Intervention de Naïma Moutchou

Séance en hémicycle du lundi 13 décembre 2021 à 16h00
Responsabilité pénale et sécurité intérieure — Présentation

Photo issue du site de l'Assemblée nationale ou de WikipediaNaïma Moutchou, rapporteure de la commission mixte paritaire :

Il me revient de vous présenter les termes de l'accord auquel est parvenue la commission mixte paritaire (CMP), qui s'est réunie le 18 novembre dernier, sur les dispositions du titre Ier du projet de loi.

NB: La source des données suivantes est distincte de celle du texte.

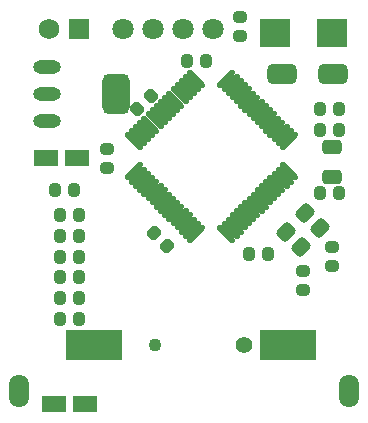
<source format=gbs>
G04 Layer_Color=16711935*
%FSLAX44Y44*%
%MOMM*%
G71*
G01*
G75*
G04:AMPARAMS|DCode=51|XSize=1.1532mm|YSize=1.0032mm|CornerRadius=0.3016mm|HoleSize=0mm|Usage=FLASHONLY|Rotation=90.000|XOffset=0mm|YOffset=0mm|HoleType=Round|Shape=RoundedRectangle|*
%AMROUNDEDRECTD51*
21,1,1.1532,0.4000,0,0,90.0*
21,1,0.5500,1.0032,0,0,90.0*
1,1,0.6032,0.2000,0.2750*
1,1,0.6032,0.2000,-0.2750*
1,1,0.6032,-0.2000,-0.2750*
1,1,0.6032,-0.2000,0.2750*
%
%ADD51ROUNDEDRECTD51*%
G04:AMPARAMS|DCode=52|XSize=1.1532mm|YSize=1.0032mm|CornerRadius=0.3016mm|HoleSize=0mm|Usage=FLASHONLY|Rotation=0.000|XOffset=0mm|YOffset=0mm|HoleType=Round|Shape=RoundedRectangle|*
%AMROUNDEDRECTD52*
21,1,1.1532,0.4000,0,0,0.0*
21,1,0.5500,1.0032,0,0,0.0*
1,1,0.6032,0.2750,-0.2000*
1,1,0.6032,-0.2750,-0.2000*
1,1,0.6032,-0.2750,0.2000*
1,1,0.6032,0.2750,0.2000*
%
%ADD52ROUNDEDRECTD52*%
G04:AMPARAMS|DCode=57|XSize=2.5032mm|YSize=1.7532mm|CornerRadius=0.4891mm|HoleSize=0mm|Usage=FLASHONLY|Rotation=0.000|XOffset=0mm|YOffset=0mm|HoleType=Round|Shape=RoundedRectangle|*
%AMROUNDEDRECTD57*
21,1,2.5032,0.7750,0,0,0.0*
21,1,1.5250,1.7532,0,0,0.0*
1,1,0.9782,0.7625,-0.3875*
1,1,0.9782,-0.7625,-0.3875*
1,1,0.9782,-0.7625,0.3875*
1,1,0.9782,0.7625,0.3875*
%
%ADD57ROUNDEDRECTD57*%
%ADD58O,1.7032X2.8032*%
%ADD59R,1.7272X1.7272*%
%ADD60C,1.7272*%
%ADD61C,1.4032*%
%ADD62C,1.1032*%
%ADD63C,1.8032*%
%ADD64R,4.7032X2.5032*%
%ADD65R,2.0032X1.4532*%
G04:AMPARAMS|DCode=66|XSize=1.1532mm|YSize=1.0032mm|CornerRadius=0.3016mm|HoleSize=0mm|Usage=FLASHONLY|Rotation=225.000|XOffset=0mm|YOffset=0mm|HoleType=Round|Shape=RoundedRectangle|*
%AMROUNDEDRECTD66*
21,1,1.1532,0.4000,0,0,225.0*
21,1,0.5500,1.0032,0,0,225.0*
1,1,0.6032,-0.3359,-0.0530*
1,1,0.6032,0.0530,0.3359*
1,1,0.6032,0.3359,0.0530*
1,1,0.6032,-0.0530,-0.3359*
%
%ADD66ROUNDEDRECTD66*%
G04:AMPARAMS|DCode=67|XSize=3.4532mm|YSize=2.3532mm|CornerRadius=0.6391mm|HoleSize=0mm|Usage=FLASHONLY|Rotation=270.000|XOffset=0mm|YOffset=0mm|HoleType=Round|Shape=RoundedRectangle|*
%AMROUNDEDRECTD67*
21,1,3.4532,1.0750,0,0,270.0*
21,1,2.1750,2.3532,0,0,270.0*
1,1,1.2782,-0.5375,-1.0875*
1,1,1.2782,-0.5375,1.0875*
1,1,1.2782,0.5375,1.0875*
1,1,1.2782,0.5375,-1.0875*
%
%ADD67ROUNDEDRECTD67*%
%ADD68O,2.3532X1.1532*%
G04:AMPARAMS|DCode=69|XSize=0.5032mm|YSize=2.0032mm|CornerRadius=0mm|HoleSize=0mm|Usage=FLASHONLY|Rotation=135.000|XOffset=0mm|YOffset=0mm|HoleType=Round|Shape=Round|*
%AMOVALD69*
21,1,1.5000,0.5032,0.0000,0.0000,225.0*
1,1,0.5032,0.5303,0.5303*
1,1,0.5032,-0.5303,-0.5303*
%
%ADD69OVALD69*%

G04:AMPARAMS|DCode=70|XSize=0.5032mm|YSize=2.0032mm|CornerRadius=0mm|HoleSize=0mm|Usage=FLASHONLY|Rotation=45.000|XOffset=0mm|YOffset=0mm|HoleType=Round|Shape=Round|*
%AMOVALD70*
21,1,1.5000,0.5032,0.0000,0.0000,135.0*
1,1,0.5032,0.5303,-0.5303*
1,1,0.5032,-0.5303,0.5303*
%
%ADD70OVALD70*%

G04:AMPARAMS|DCode=71|XSize=1.5mm|YSize=1.25mm|CornerRadius=0.3625mm|HoleSize=0mm|Usage=FLASHONLY|Rotation=225.000|XOffset=0mm|YOffset=0mm|HoleType=Round|Shape=RoundedRectangle|*
%AMROUNDEDRECTD71*
21,1,1.5000,0.5250,0,0,225.0*
21,1,0.7750,1.2500,0,0,225.0*
1,1,0.7250,-0.4596,-0.0884*
1,1,0.7250,0.0884,0.4596*
1,1,0.7250,0.4596,0.0884*
1,1,0.7250,-0.0884,-0.4596*
%
%ADD71ROUNDEDRECTD71*%
G04:AMPARAMS|DCode=72|XSize=1.2mm|YSize=1.7mm|CornerRadius=0.35mm|HoleSize=0mm|Usage=FLASHONLY|Rotation=270.000|XOffset=0mm|YOffset=0mm|HoleType=Round|Shape=RoundedRectangle|*
%AMROUNDEDRECTD72*
21,1,1.2000,1.0000,0,0,270.0*
21,1,0.5000,1.7000,0,0,270.0*
1,1,0.7000,-0.5000,-0.2500*
1,1,0.7000,-0.5000,0.2500*
1,1,0.7000,0.5000,0.2500*
1,1,0.7000,0.5000,-0.2500*
%
%ADD72ROUNDEDRECTD72*%
%ADD73R,2.5532X2.4532*%
G04:AMPARAMS|DCode=74|XSize=1.1532mm|YSize=1.0032mm|CornerRadius=0.3016mm|HoleSize=0mm|Usage=FLASHONLY|Rotation=315.000|XOffset=0mm|YOffset=0mm|HoleType=Round|Shape=RoundedRectangle|*
%AMROUNDEDRECTD74*
21,1,1.1532,0.4000,0,0,315.0*
21,1,0.5500,1.0032,0,0,315.0*
1,1,0.6032,0.0530,-0.3359*
1,1,0.6032,-0.3359,0.0530*
1,1,0.6032,-0.0530,0.3359*
1,1,0.6032,0.3359,-0.0530*
%
%ADD74ROUNDEDRECTD74*%
D51*
X207000Y170000D02*
D03*
X223000D02*
D03*
X283000Y292500D02*
D03*
X267000D02*
D03*
X43000Y224000D02*
D03*
X59000D02*
D03*
X63000Y115000D02*
D03*
X47000D02*
D03*
X63000Y202500D02*
D03*
X47000D02*
D03*
X63000Y185000D02*
D03*
X47000D02*
D03*
X63000Y167500D02*
D03*
X47000D02*
D03*
X63000Y132500D02*
D03*
X47000D02*
D03*
X63000Y150000D02*
D03*
X47000D02*
D03*
X283000Y221000D02*
D03*
X267000D02*
D03*
X283000Y275000D02*
D03*
X267000D02*
D03*
X170250Y333000D02*
D03*
X154250D02*
D03*
D52*
X87000Y259000D02*
D03*
Y243000D02*
D03*
X198960Y354752D02*
D03*
Y370752D02*
D03*
X277500Y175500D02*
D03*
X277500Y159500D02*
D03*
X253000Y139000D02*
D03*
Y155000D02*
D03*
D57*
X278147Y322028D02*
D03*
X235147D02*
D03*
D58*
X12000Y54000D02*
D03*
X291500D02*
D03*
D59*
X62700Y360000D02*
D03*
D60*
X37300D02*
D03*
D61*
X202500Y92500D02*
D03*
D62*
X127500D02*
D03*
D63*
X100000Y360000D02*
D03*
X125400D02*
D03*
X150800D02*
D03*
X176200D02*
D03*
D64*
X75500Y92500D02*
D03*
X239500D02*
D03*
D65*
X61000Y251000D02*
D03*
X35000D02*
D03*
X68000Y42500D02*
D03*
X42000D02*
D03*
D66*
X126343Y187657D02*
D03*
X137657Y176343D02*
D03*
D67*
X94000Y305000D02*
D03*
D68*
X36000D02*
D03*
Y282000D02*
D03*
Y328000D02*
D03*
D69*
X240761Y265228D02*
D03*
X237225Y268764D02*
D03*
X233690Y272299D02*
D03*
X230155Y275835D02*
D03*
X226619Y279370D02*
D03*
X223083Y282905D02*
D03*
X219548Y286441D02*
D03*
X216012Y289977D02*
D03*
X212477Y293512D02*
D03*
X208941Y297048D02*
D03*
X205406Y300583D02*
D03*
X201870Y304119D02*
D03*
X198335Y307654D02*
D03*
X194799Y311190D02*
D03*
X191264Y314725D02*
D03*
X187728Y318261D02*
D03*
X109239Y239772D02*
D03*
X112775Y236236D02*
D03*
X116310Y232701D02*
D03*
X119846Y229166D02*
D03*
X123381Y225630D02*
D03*
X126917Y222094D02*
D03*
X130452Y218559D02*
D03*
X133988Y215023D02*
D03*
X137523Y211488D02*
D03*
X141059Y207952D02*
D03*
X144595Y204417D02*
D03*
X148130Y200881D02*
D03*
X151665Y197346D02*
D03*
X155201Y193810D02*
D03*
X158736Y190275D02*
D03*
X162272Y186739D02*
D03*
D70*
Y318261D02*
D03*
X158736Y314725D02*
D03*
X155201Y311190D02*
D03*
X151665Y307654D02*
D03*
X148130Y304119D02*
D03*
X144595Y300583D02*
D03*
X141059Y297048D02*
D03*
X137523Y293512D02*
D03*
X133988Y289977D02*
D03*
X130452Y286441D02*
D03*
X126917Y282905D02*
D03*
X123381Y279370D02*
D03*
X119846Y275835D02*
D03*
X116310Y272299D02*
D03*
X112775Y268764D02*
D03*
X109239Y265228D02*
D03*
X187728Y186739D02*
D03*
X191264Y190275D02*
D03*
X194799Y193810D02*
D03*
X198335Y197346D02*
D03*
X201870Y200881D02*
D03*
X205406Y204417D02*
D03*
X208941Y207952D02*
D03*
X212477Y211488D02*
D03*
X216012Y215023D02*
D03*
X219548Y218559D02*
D03*
X223083Y222094D02*
D03*
X226619Y225630D02*
D03*
X230155Y229166D02*
D03*
X233690Y232701D02*
D03*
X237225Y236236D02*
D03*
X240761Y239772D02*
D03*
D71*
X237827Y188409D02*
D03*
X250909Y175328D02*
D03*
X254091Y204672D02*
D03*
X267173Y191591D02*
D03*
D72*
X277500Y260000D02*
D03*
Y235000D02*
D03*
D73*
X228500Y357000D02*
D03*
X277500D02*
D03*
D74*
X123657Y303657D02*
D03*
X112343Y292343D02*
D03*
M02*

</source>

La discussion a été particulièrement délicate puisque, comme chacun le sait, ces dispositions concernent la responsabilité pénale des personnes ayant commis des faits de violence et qui s'étaient intoxiquées en toute connaissance de cause. Nos travaux viennent préciser des équilibres pluriséculaires. Nous avons agi avec la plus grande prudence mais aussi, il faut le dire, avec la ferme détermination de corriger les lacunes révélées par la dramatique affaire Sarah Halimi.

La préparation de la commission mixte paritaire a été difficile, non pas en raison d'un refus d'avancer de la part des sénateurs ni de considérations partisanes, mais bien parce que nous avons subi, paradoxalement, notre investissement respectif sur le sujet.

La commission des lois de l'Assemblée nationale avait consacré à la responsabilité pénale des personnes ayant perdu tout discernement une mission flash, que j'avais conduite avec notre collègue Antoine Savignat, au terme de laquelle nous étions parvenus à des conclusions communes : nous avions notamment écarté toute perspective de juger les « fous » – comme on les désigne d'un mot trop simple –, estimant que ni la justice, ni les victimes, ni la société n'y gagneraient quoi que ce soit. Telle était aussi l'opinion de la Chancellerie.

Le Sénat avait tout autant travaillé de son côté, à l'initiative notamment de la sénatrice Nathalie Goulet. Il privilégiait cependant des options radicalement contraires aux nôtres, comme celle de confier la déclaration d'irresponsabilité à la juridiction de jugement et, dans le cas des crimes, au jury populaire.

Les orientations des deux assemblées étaient donc mûrement réfléchies et apparemment irréconciliables. Je ne vous cache pas que nous étions sur le point de prendre acte de notre désaccord. Il a fallu toute l'énergie des présidents des deux commissions des lois, François-Noël Buffet au Sénat et Yaël Braun-Pivet à l'Assemblée nationale, pour rapprocher les positions et parvenir à un compromis, que je vais vous présenter.

Celui-ci consiste à maintenir l'essentiel du dispositif arrêté par l'Assemblée nationale, à savoir une irresponsabilité prononcée au stade de l'instruction et la création d'infractions autonomes pour sanctionner l'intoxication volontaire. Nous ouvrons toutefois une exception, dans un cas très précis : lorsque les expertises psychiatriques seront divergentes, c'est-à-dire lorsqu'un expert au moins conclura à l'abolition du discernement et un autre à la pleine responsabilité, et lorsque cette abolition sera, au moins partiellement, le fait de l'auteur, il reviendra à la juridiction de jugement – le plus souvent la cour d'assises et donc le jury populaire – de se prononcer sur la marche des événements, de façon préliminaire et à huis clos. Si la cour retient l'irresponsabilité, il n'y aura pas de procès criminel mais une poursuite sur le fondement des infractions que nous créons ; si la cour, au contraire, considère l'accusé responsable de ses actes, le procès se tiendra.

Ces dispositions préservent les lignes rouges de part et d'autre et permettent d'aboutir à un accord sur un sujet qui a profondément ému la nation. Personne n'aurait compris que les parlementaires se séparent sur un constat d'échec.

Les autres articles du projet de loi n'ayant soulevé aucune difficulté et le Gouvernement présentant des amendements de nature formelle, j'espère que nous aurons l'occasion d'approuver ensemble ce texte.